Re your scaling suggestion I do not see how this applies to any standard time series database unless you are Bloomberg, Reuters or another massive data provider. You get incredible read performance with an SSD raid where you can perform concurrent reads. SQL is bad, bad, bad for time series data bases. I have no clue why people still insist that it makes sense to apply a technology that was never designed to tackle a specific problem. I have tested the performance differences between my own binary data store and any SQL and non-SQL solution that I could get my fingers on and believe I speak with a high level of confidence and conviction.

InvBox said:
DB has a great advantages is search mode. Uses clustered indexes you will get the great select performance instead of whole CSV file scan.

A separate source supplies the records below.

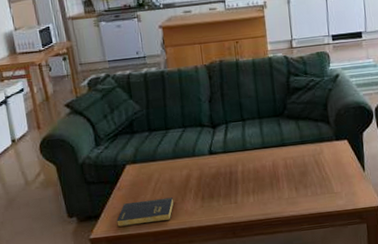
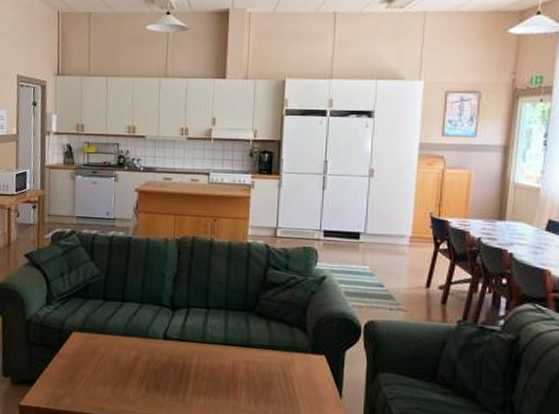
book: present [116,197,174,227] -> none [50,374,116,405]

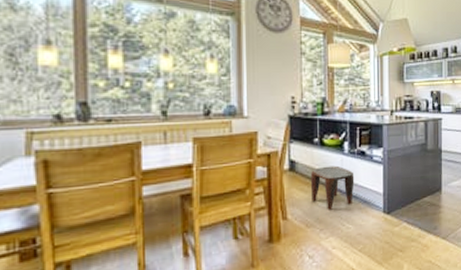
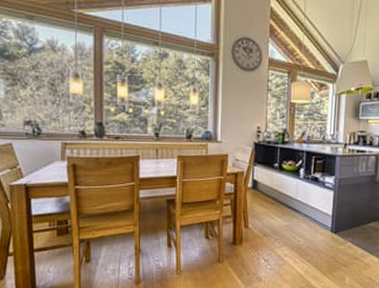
stool: present [310,165,355,210] -> none [269,187,308,224]

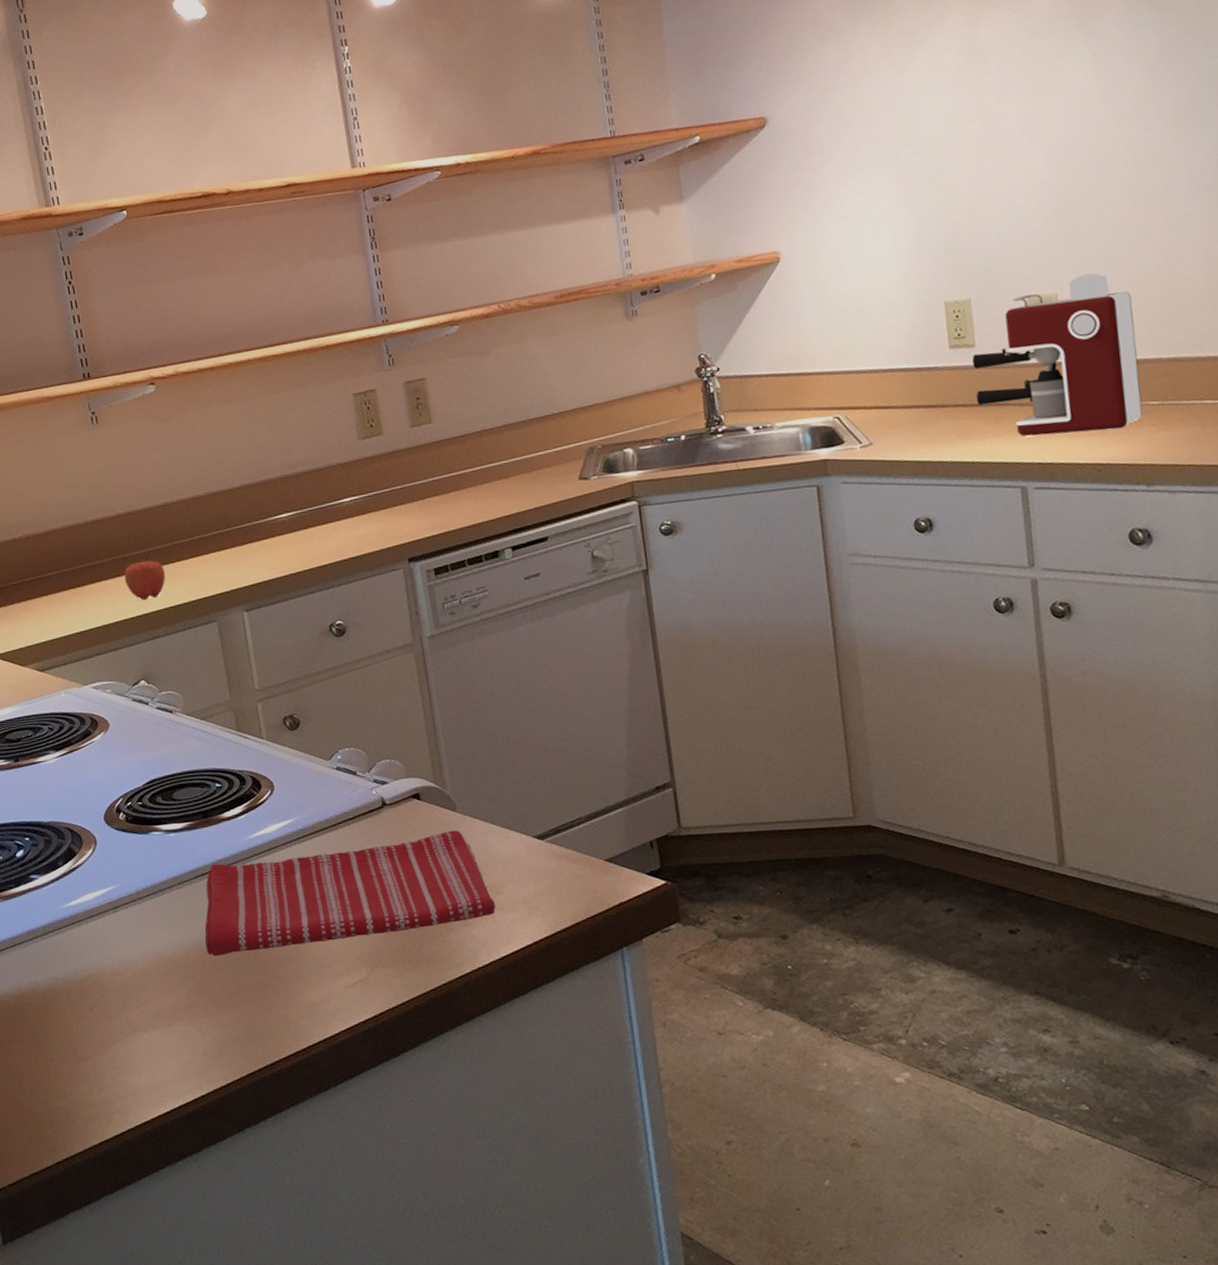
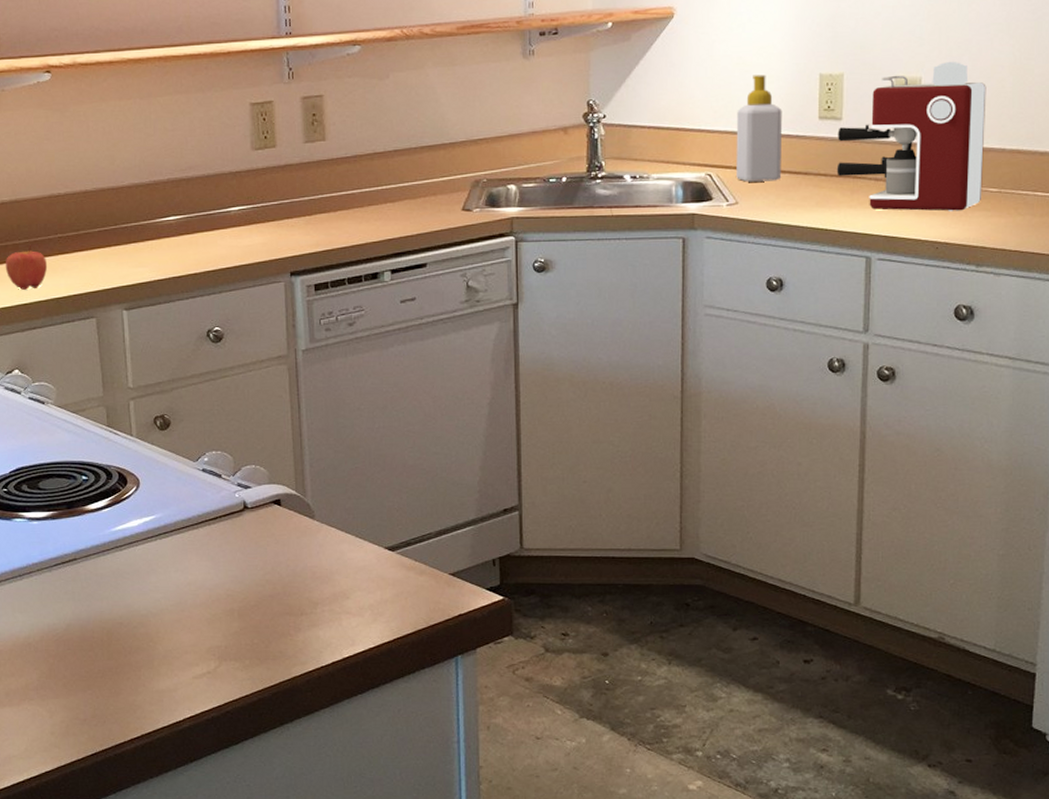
dish towel: present [205,830,496,957] -> none [60,536,343,642]
soap bottle: none [859,309,917,421] -> present [736,74,783,182]

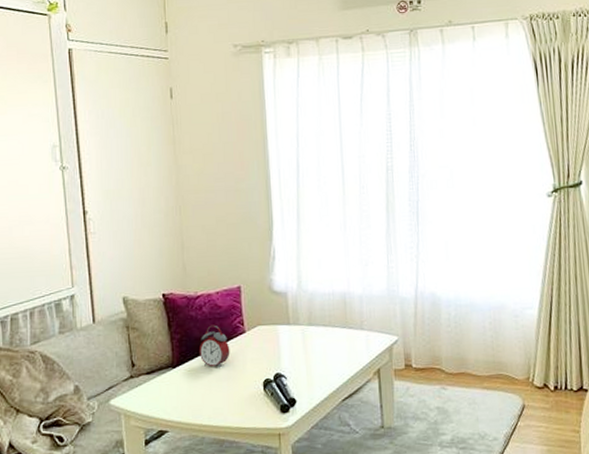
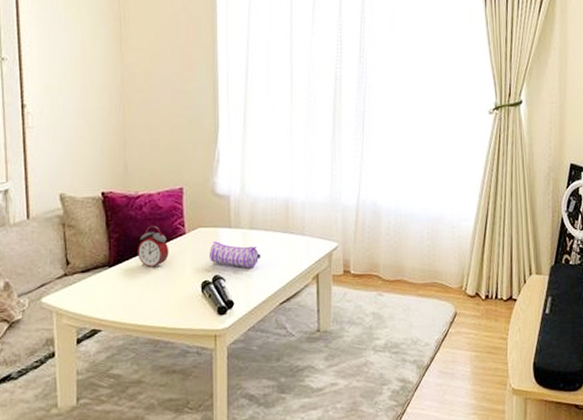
pencil case: none [269,338,321,365] -> present [210,240,261,268]

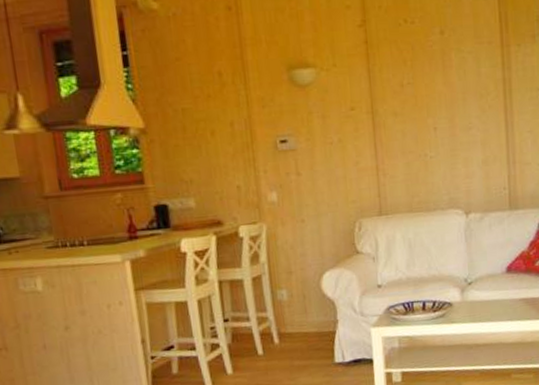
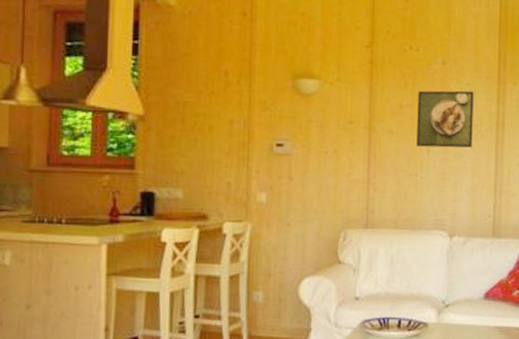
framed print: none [418,59,480,125] -> present [416,90,474,148]

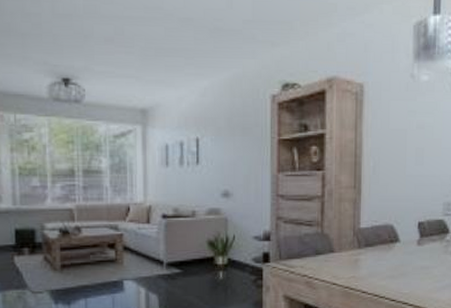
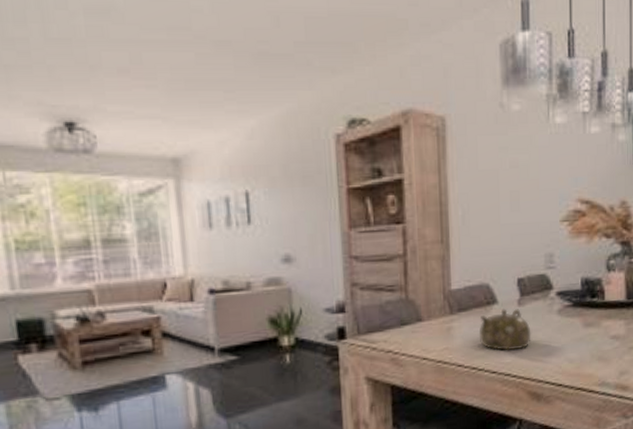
teapot: none [382,247,428,282] -> present [479,309,531,351]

Also MySQL has in memory cache mode that cause zero I/O operations. Sure SSD cannot process that even close.

cjdsellers · Jan 22, 2017

InfluxDB
https://www.influxdata.com/

InfluxData.NET (API wrapper in C#)
https://github.com/pootzko/InfluxData.Net

InfluxDB Management Studio (manager UI in C#)
https://github.com/CymaticLabs/InfluxDBStudio

Thoughts, guys?

fan27 · Jan 22, 2017

cjdsellers said:
That's sounds great fan27, I'm not familiar with the Go language but I see it popping up. InfluxDB is written in Go it seems. Flat file CSV is how I've previously been storing my data... it works... but I'm not yet convinced it's the all round optimal solution. I'm sure the average hedge fund out there isn't directly working with CSV, maybe just when it's been download from a vendor if they aren't capturing their own.

Here are a few links I've come across tonight

DB-Engines Ranking of Time Series DBMS
http://db-engines.com/en/ranking/time+series+dbms

Management of Time Series Data (Thesis)
http://www.canberra.edu.au/researchrepository/file/82315cf7-7446-fcf2-6115-b94fbd7599c6/1/full_text.pdf

Developing Time-Oriented Database Applications in SQL (.PDF book)
http://sql-info.de/sql-notes/developing-time-oriented-database-applications-in-sql.html

Time Series DBMS fastest growing in popularity
http://db-engines.com/en/blog_post//62

Yeah...CSV is certainly not the most optimal...but it is "easy" to deal with and will enable me to move on with the development of other components of my trading system until I need further optimization.

cjdsellers · Jan 22, 2017

fan27 said:
Yeah...CSV is certainly not the most optimal...but it is "easy" to deal with and will enable me to move on with the development of other components of my trading system until I need further optimization.

That's a good point, if CSV is adequate for now then time could be better spent on other areas of ones system to get up and running. Then revisit later for more optimal solutions as you say.

InvBox · Feb 1, 2017

Zzzz1 said:
even a full in-memory solution in MySQL is way too slow for large time series.

I am not trying to convince you. Flat files and databases have their own strengths and weaknesses. I've described my view - where is DB will have advantages.

Zzzz1 · Feb 2, 2017

Nobody denied that conventional sql databases have their strengths, just not in managing and storing and retrieving time series data. I am not trying to convince you either, just stating established facts. There is a reason for the existence of columnar databases.

InvBox said:
I am not trying to convince you. Flat files and databases have their own strengths and weaknesses. I've described my view - where is DB will have advantages.

cjdsellers · Feb 2, 2017

LMAX have won awards for their programming, they pretty much invented the disruptor pattern. Interestingly they use MySQL to store account and other administrative information but not the historical market data available from their servers. (Not sure what they actually use but they tend to roll their own where necessary from what I've read).